Unfortunately, I will be out of town on Friday when the EUT Committee has re-scheduled the hearing on LD 1810. That is unfortunate, as I was looking forward to personally testifying.  As you may know, I am a confirmed candidate for election to fill the open seat for Maine House of Representatives in District 28, part of Scarborough.  When elected, the repeal of the heinous "Wind Energy Act" (PL 661) will be of highest priority.  I am looking forward to support from fellow opponents of the industrial wind scam in Maine.  I will soon have a campaign website.  The link to my campaign Face Book Page is:

https://www.facebook.com/groups/1553986444698410/

My testimony:

March 14, 2018

To the members of the Energy Utilities and Technology Committee:

I am here to testify in favor of LD 1810, in spite of criticisms I have of the proposed legislation. I have been a citizen active in the issues of grid scale or as I refer to it “industrial” wind power siting for nine years, since the Rollins Wind project in Lincoln, Lee, Winn and Burlington was proposed as the first project of its kind after the passage of LD 2282 in 2008. I was co-founder of Friends of Lincoln Lakes and joined others around the state to create the Citizens' Task Force on Wind Power, serving in leadership roles with the organization. I am a member of the Board of Directors of Friends of Maine's Mountains.

The major reasons I favor this bill are striking out of the majority of the arbitrarily selected municipalities and townships that were included in the "expedited permitting area" and the change of visual impact to 40 miles.

Entries provided
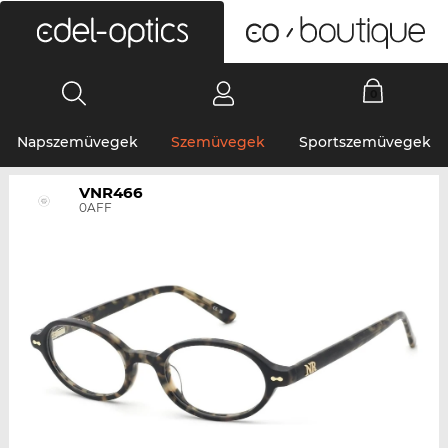
0
Napszemüvegek
Szemüvegek
Sportszemüvegek
VNR466
0AFF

Tasks and exercises
[1] Retype the stretch of the LD 1810 testimony from "The major reasons" through "to 40 miles.".
[2] List the municipalities that the LD 1810 testimony names as the location of the Rollins Wind project.
[3] Answer these questions from the LD 1810 testimony:
(a) Which House district is the writer a candidate for?
(b) What date does the testimony bear?
(c) To what distance would the bill change visual impact?

Exercise results
[1]
The major reasons I favor this bill are striking out of the majority of the arbitrarily selected municipalities and townships that were included in the "expedited permitting area" and the change of visual impact to 40 miles.

[2]
Lincoln
Lee
Winn
Burlington

[3]
(a) District 28, part of Scarborough
(b) March 14, 2018
(c) 40 miles